===== DATA IN THIS EXERCISE =====
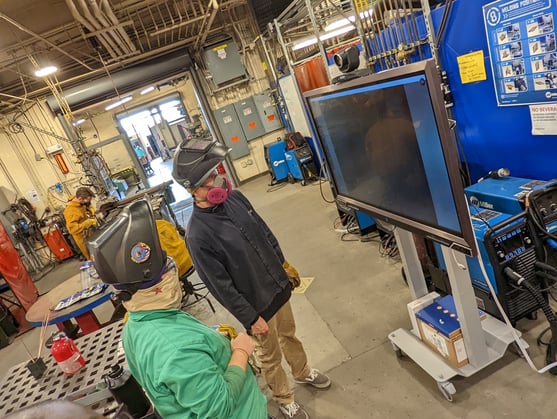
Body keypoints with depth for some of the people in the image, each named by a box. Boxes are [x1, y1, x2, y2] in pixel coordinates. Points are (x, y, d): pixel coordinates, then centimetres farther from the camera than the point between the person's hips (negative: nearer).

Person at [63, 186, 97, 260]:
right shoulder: (70, 211, -31)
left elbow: (89, 207, 14)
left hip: (92, 233, 8)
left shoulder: (82, 202, -8)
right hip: (84, 238, -8)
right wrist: (89, 222, -34)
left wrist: (91, 212, -7)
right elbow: (73, 229, -36)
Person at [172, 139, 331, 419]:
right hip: (256, 304, -6)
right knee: (271, 356, 19)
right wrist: (250, 318, -15)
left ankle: (303, 372, 57)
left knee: (289, 334, 29)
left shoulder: (235, 198, -7)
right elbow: (220, 286, -21)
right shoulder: (197, 235, -27)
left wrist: (283, 265, 13)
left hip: (278, 287, 6)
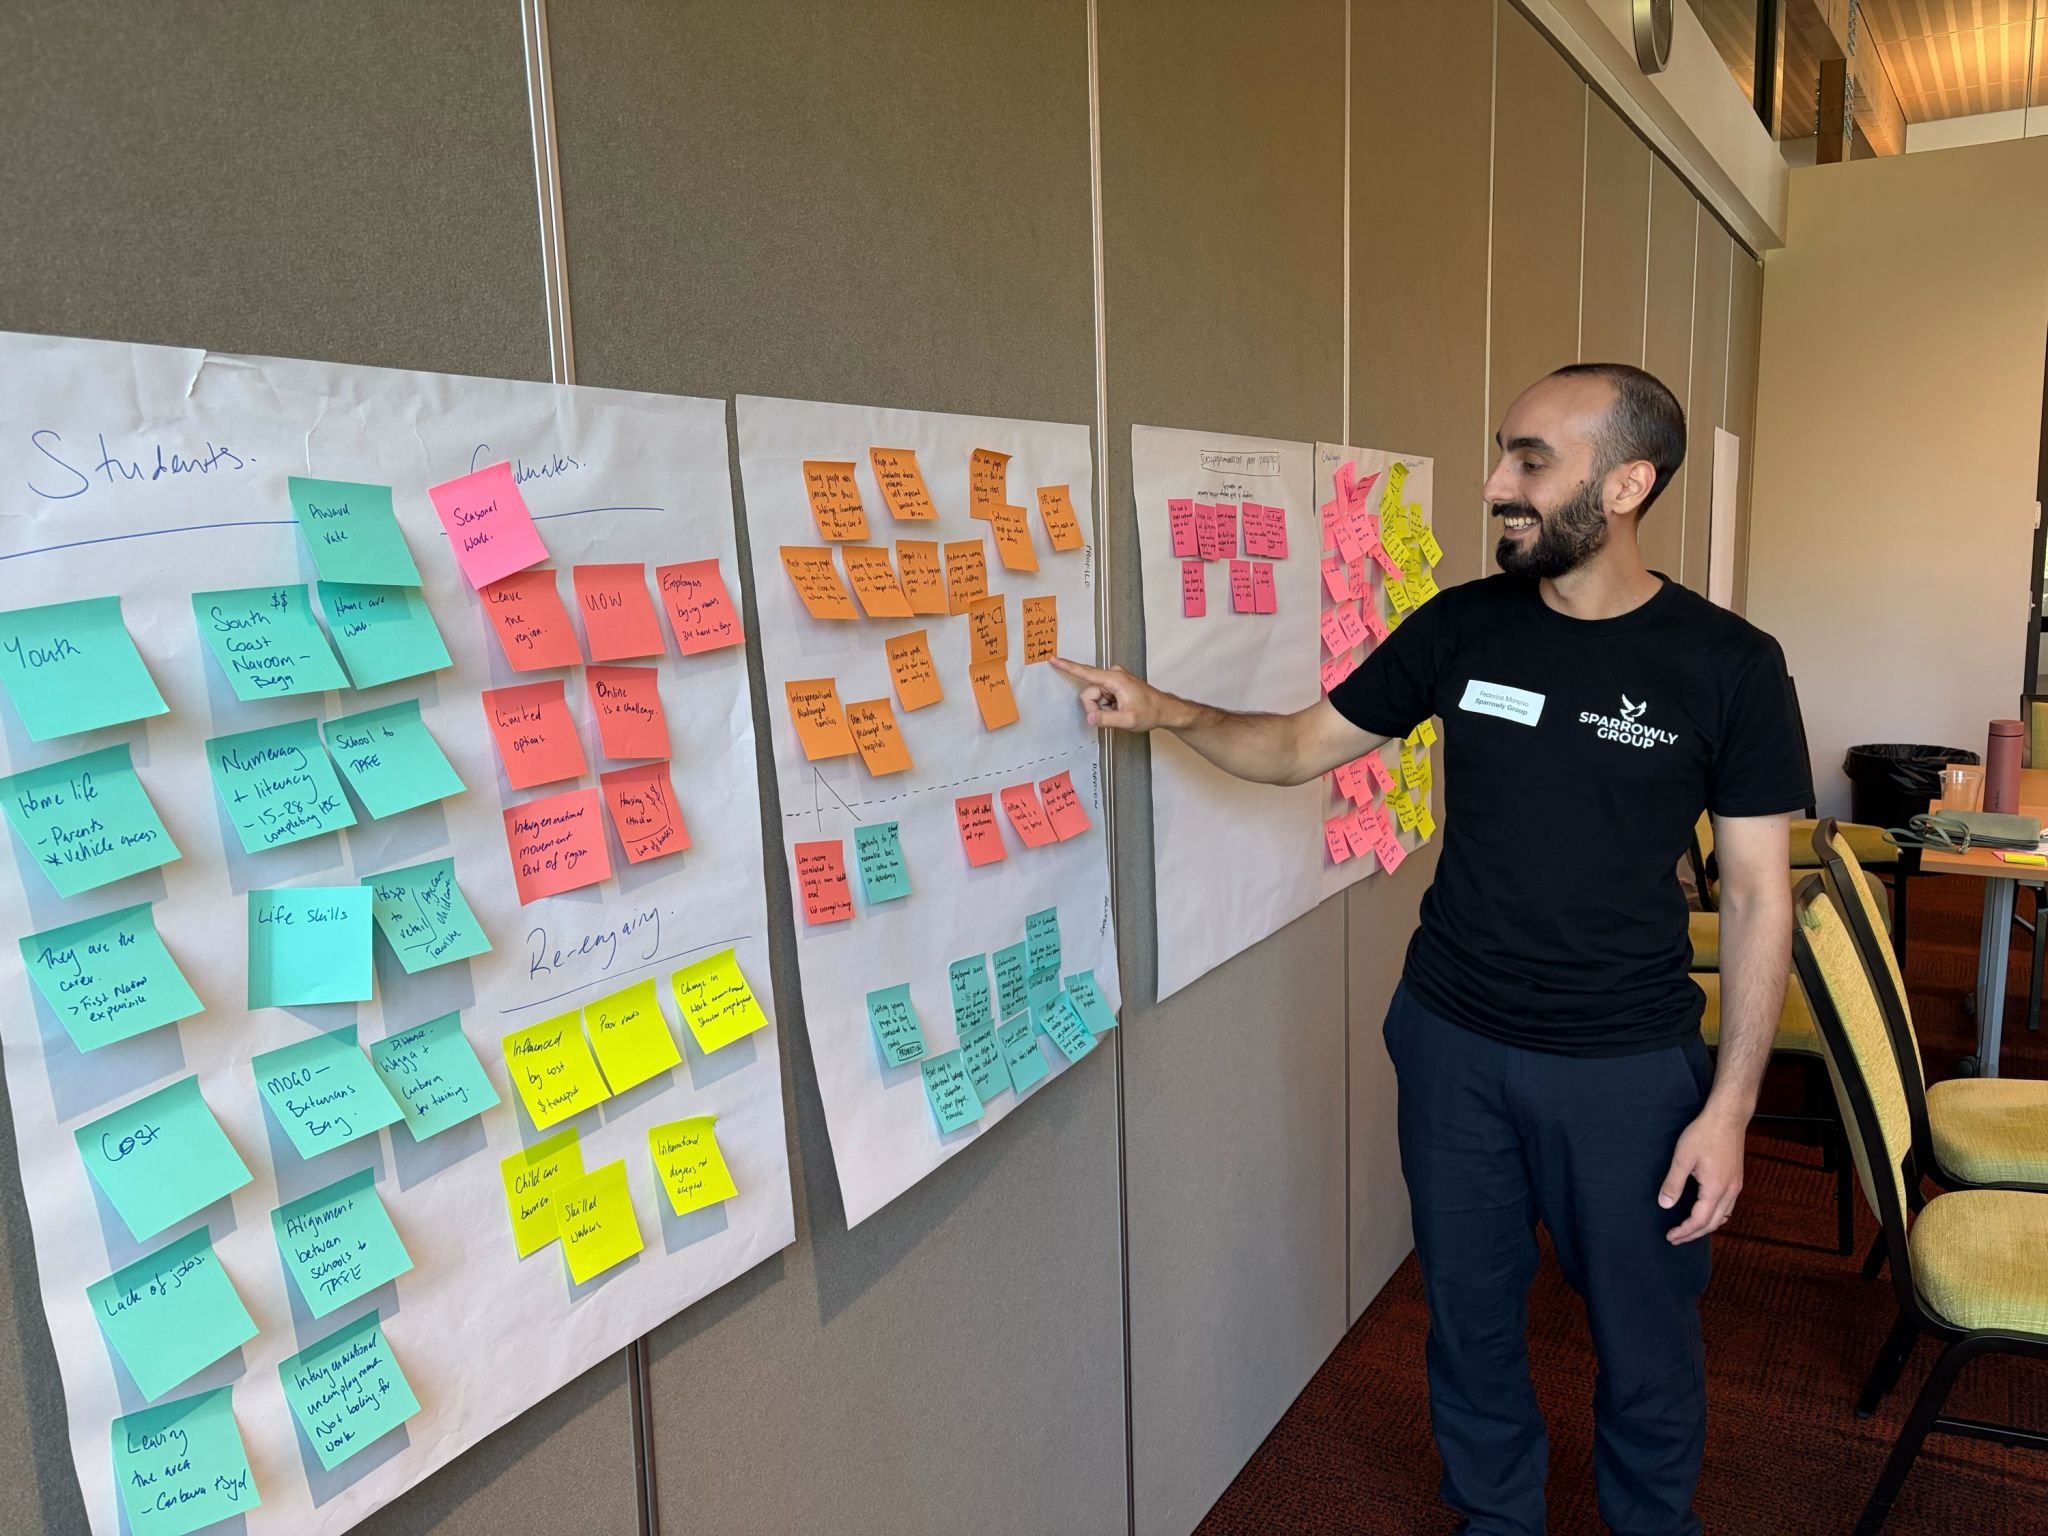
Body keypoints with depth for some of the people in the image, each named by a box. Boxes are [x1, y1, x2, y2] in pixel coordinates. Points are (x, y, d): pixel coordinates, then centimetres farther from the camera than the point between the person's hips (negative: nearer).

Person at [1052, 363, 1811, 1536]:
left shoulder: (1728, 666, -11)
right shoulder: (1461, 626, -3)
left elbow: (1758, 895, -7)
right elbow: (1300, 746, 4)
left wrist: (1730, 1105, -9)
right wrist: (1169, 712, -12)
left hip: (1629, 1066, -2)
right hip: (1451, 1042, 3)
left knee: (1647, 1341, 16)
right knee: (1471, 1314, 18)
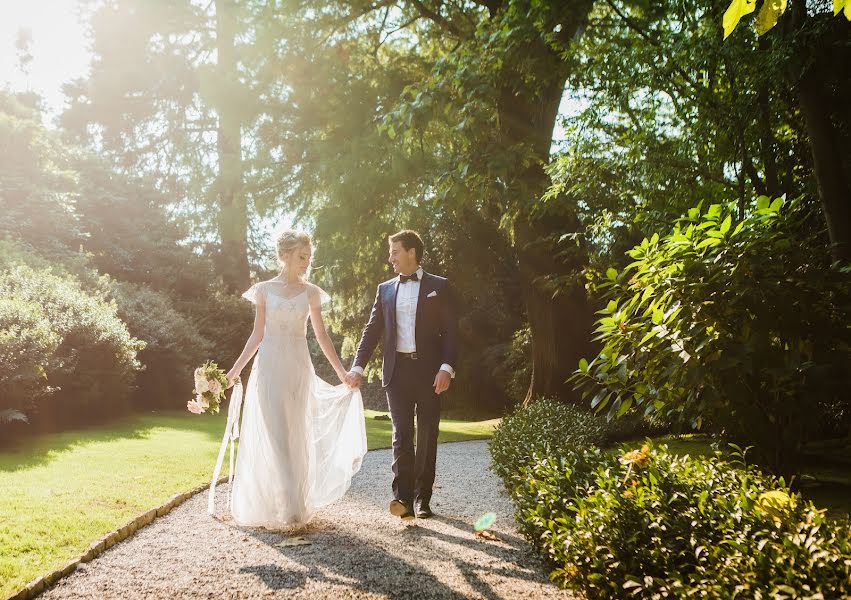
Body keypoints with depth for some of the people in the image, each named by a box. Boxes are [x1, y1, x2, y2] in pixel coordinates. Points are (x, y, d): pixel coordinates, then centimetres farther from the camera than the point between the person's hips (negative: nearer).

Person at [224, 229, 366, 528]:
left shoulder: (311, 292, 7)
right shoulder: (264, 289, 3)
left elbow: (322, 336, 9)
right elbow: (257, 334, 6)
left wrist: (342, 372, 6)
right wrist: (235, 369, 1)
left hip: (299, 369, 2)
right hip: (270, 368, -2)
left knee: (296, 437, 7)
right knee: (273, 437, -7)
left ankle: (296, 506, 17)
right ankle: (282, 508, -3)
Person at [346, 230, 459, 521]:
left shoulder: (439, 286, 4)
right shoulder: (385, 289, 12)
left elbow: (451, 331, -1)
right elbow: (372, 330, 11)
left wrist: (447, 367, -13)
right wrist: (358, 367, 2)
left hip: (429, 370, -2)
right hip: (397, 370, 2)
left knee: (427, 436, 5)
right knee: (401, 434, -5)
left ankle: (422, 499, 15)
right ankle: (403, 497, -9)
=====
◆ WHAT THIS TASK INVOLVES ◆
Exact copy, no pictures: reproduce the whole listing above.

◆ RESULT OF THIS TASK ◆
Body keypoints with depth for some of the people in the image, each named by a box. Boxes are [x1, y1, x2, y2] in pixel coordinates. Points are (x, y, d): pixel coordinates, then centimetres farther from the camera than the point between the person's hips (negative: nearer).

Person at [63, 186, 97, 260]:
right shoulder: (70, 211, -31)
left elbow: (89, 207, 14)
left hip: (92, 233, 8)
left shoulder: (82, 202, -8)
right hip: (84, 238, -8)
right wrist: (89, 222, -34)
left wrist: (91, 212, -7)
right elbow: (73, 229, -36)
Person at [172, 139, 331, 419]:
right hip: (256, 304, -6)
right knee: (271, 356, 19)
right wrist: (250, 318, -15)
left ankle: (303, 372, 57)
left knee: (289, 334, 29)
left shoulder: (235, 198, -7)
right elbow: (220, 286, -21)
right shoulder: (197, 235, -27)
left wrist: (283, 265, 13)
left hip: (278, 287, 6)
Body keypoints with depth for some of the people in the image, each named by a box. Boxes are [x1, y1, x2, y2] in pixel coordinates. Points are (x, y, d): pixel coordinates, then centimetres farther from the camera than the point between the person's hips (negative: nearer).

Person at [1052, 363, 1811, 1536]:
left shoulder: (1728, 666, -11)
right shoulder: (1461, 626, -3)
left elbow: (1758, 895, -7)
right elbow: (1300, 746, 4)
left wrist: (1730, 1105, -9)
right wrist: (1169, 712, -12)
left hip: (1629, 1066, -2)
right hip: (1451, 1042, 3)
left knee: (1647, 1341, 16)
right knee: (1471, 1314, 18)
Body keypoints with depth for some of the people in the image, each named by a box. Boxes are [x1, y1, x2, y2] in pixel coordinates. Points are (x, y, d): pixel coordinates, then centimetres farther from the camera than the point between the person's hips (negative: nearer).

Person at [224, 229, 366, 528]:
left shoulder: (311, 292, 7)
right shoulder: (264, 289, 3)
left elbow: (322, 336, 9)
right elbow: (257, 334, 6)
left wrist: (342, 372, 6)
right wrist: (235, 369, 1)
left hip: (299, 369, 2)
right hip: (270, 368, -2)
left knee: (296, 437, 7)
right knee: (273, 437, -7)
left ankle: (296, 506, 17)
right ankle: (282, 508, -3)
Person at [346, 230, 459, 521]:
left shoulder: (439, 286, 4)
right shoulder: (385, 289, 12)
left elbow: (451, 331, -1)
right elbow: (372, 330, 11)
left wrist: (447, 367, -13)
right wrist: (358, 367, 2)
left hip: (429, 370, -2)
right hip: (397, 370, 2)
left knee: (427, 436, 5)
right knee: (401, 434, -5)
left ankle: (422, 499, 15)
right ankle: (403, 497, -9)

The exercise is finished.